Search code examples
pythonpython-3.xmachine-learningscikit-learnclassification

The right way of using SMOTE in Classification Problems


What is the right way to implement SMOTE() in a classification modeling process? I am really confused about how to apply SMOTE() there. Say I have the dataset split into train and test like this as a starter:

from sklearn.pipeline import Pipeline
from imblearn.over_sampling import SMOTE
from imblearn.pipeline import Pipeline as imbpipeline
from sklearn.model_selection import GridSearchCV, train_test_split

# Some dataset initialization
X = df.drop(['things'], axis = 1)
y = df['things']

# Train test split
X_train, X_test, y_train, y_test = train_test_split(X, y, test_size = 0.2, random_state = 42)

# SMOTE() on the train dataset:
X_train_smote, y_train_smote = SMOTE().fit_resample(X_train, y_train, random_state=42)

After applying SMOTE() on the train dataset for classification problem above, My questions are:

  1. Should I apply SMOTE() inside the pipeline after splitting the dataset above like this?:
# Pipeline for scaling and initializing the model
pipeline = imbpipeline(steps = [('scale', StandardScaler()),
                                ('over', SMOTE(random_state = 42)), 
                                ('model', LogisticRegression(random_state = 42))])

# Then do model evaluation with Repeated Stratified KFold,
# Then do Grid Search for hyperparameter tuning
# Then do the actual model testing with unseen X_test (Like this): 

cv = RepeatedStratifiedKFold(n_splits = 10, n_repeats = 3, random_state = 42)

params = {'model__penalty': ['l1', 'l2'],
          'model__C':[0.001, 0.01, 0.1, 5, 10, 100]}
    
grid = GridSearchCV(estimator = pipeline,
                    param_grid = params,
                    scoring = 'roc_auc',
                    cv = cv,
                    n_jobs = -1)

grid.fit(X_train_smote, y_train_smote)
    

cv_score = grid.best_score_
test_score = grid.score(X_test, y_test)

print(f"Cross-validation score: {cv_score} \n Test Score: {test_score}")
  1. Or, should I apply pipeline without calling SMOTE() like this?
# Pipeline for scaling and initializing the model
pipeline = imbpipeline(steps = [('scale', StandardScaler()), 
                                ('model', LogisticRegression(random_state = 42))])

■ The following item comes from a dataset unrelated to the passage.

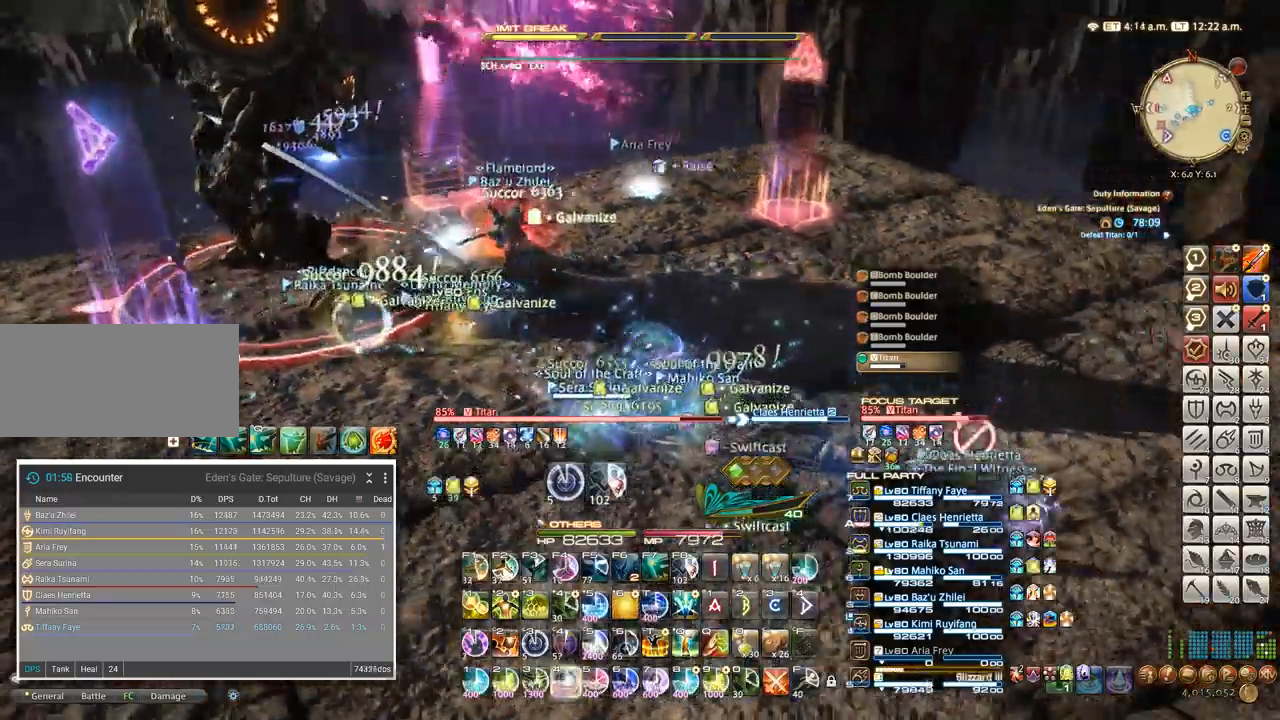
{"keys": [], "events": [[34, "4", "up"], [100, "4", "down"], [167, "4", "up"], [234, "4", "down"], [334, "4", "up"], [367, "4", "down"], [434, "4", "up"]]}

# Same process as above for modeling, evaluation, etc... 
  1. Or, should I use SMOTE() like this without using the SMOTE'd data like this:
# Train test split
X_train, X_test, y_train, y_test = train_test_split(X, y, test_size = 0.2, random_state = 42)

# Pipeline for scaling and initializing the model
pipeline = imbpipeline(steps = [('scale', StandardScaler()),
                                ('over', SMOTE(random_state = 42)), 
                                ('model', LogisticRegression(random_state = 42))])

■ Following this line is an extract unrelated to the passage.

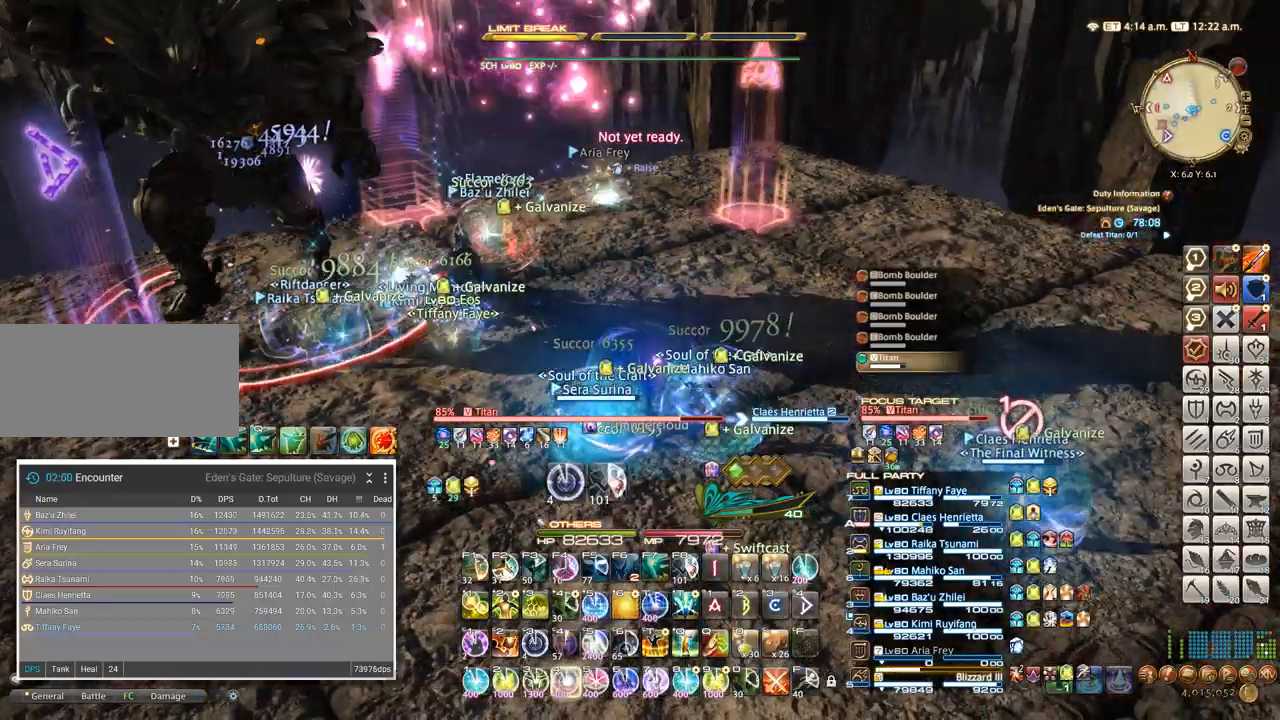
{"keys": []}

# Same process as above for modeling, evaluation, etc... 

# BUT!, when fitting grid.fit(), we do this?:
grid.fit(X_train, y_train)
  1. Or use SMOTE() train data inside the Pipeline of Sklearn like this?:
X_train_smote, y_train_smote = SMOTE().fit_resample(X_train, y_train, random_state=42)

pipeline = Pipeline(steps = [('scale', StandardScaler()),
                             ('model', LogisticRegression(random_state = 42))])

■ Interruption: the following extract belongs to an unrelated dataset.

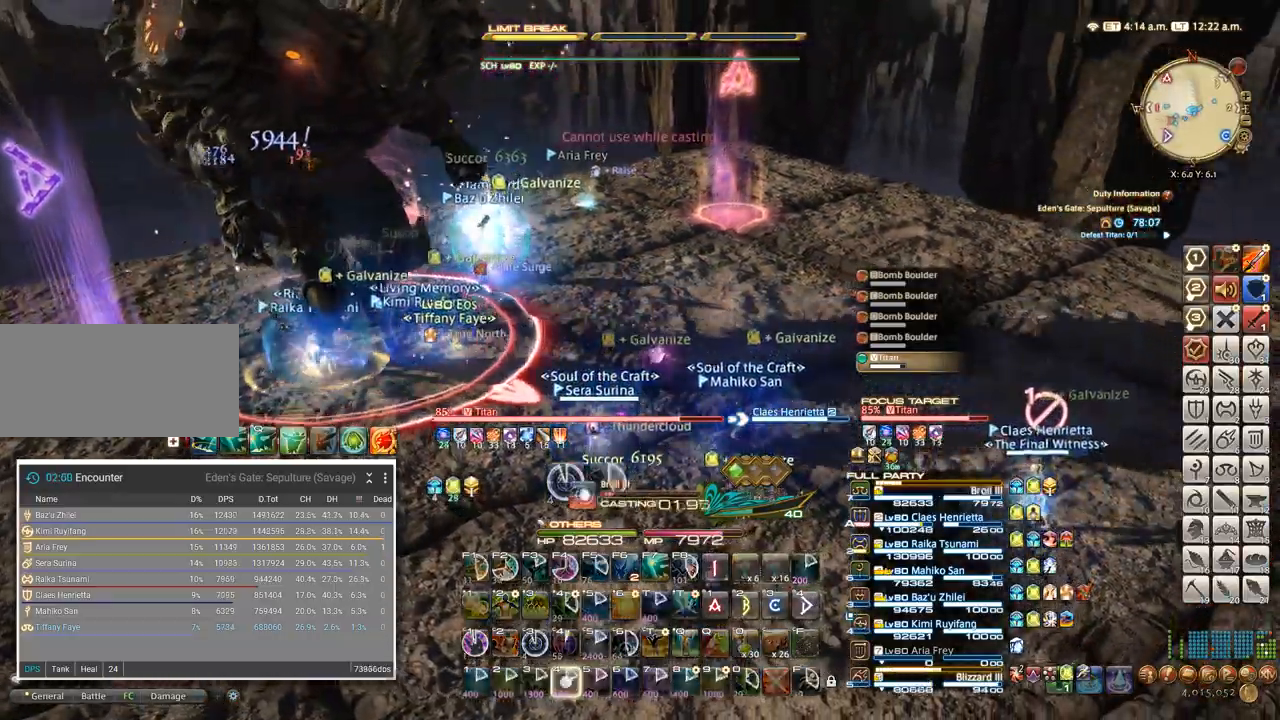
{"keys": []}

# Same process as above for modeling, evaluation, etc... 

# BUT!, when fitting grid.fit(), we do this?:
grid.fit(X_train_smote, y_train_smote)


Solution

  • In general, you want to SMOTE the training data but not the validation or test data. So if you want to use folded cross-validation, you cannot SMOTE the data before sending it in to that process.

    1. No, you are running SMOTE twice (before and inside the pipeline). Also, you have SMOTEd points in the validation folds, which you don't want.
    2. No, you will have SMOTEd points in the validation folds.
    3. This is the way to do it.
    4. No, you will have SMOTEd points in the validation folds.

    I recommend looking at sklearn.metrics.roc_auc_score() as well as whatever other metrics you use, because it can reveal issues caused by improperly splitting resampled data. (SMOTEd points can be very predictable, but do not improve the AUC.)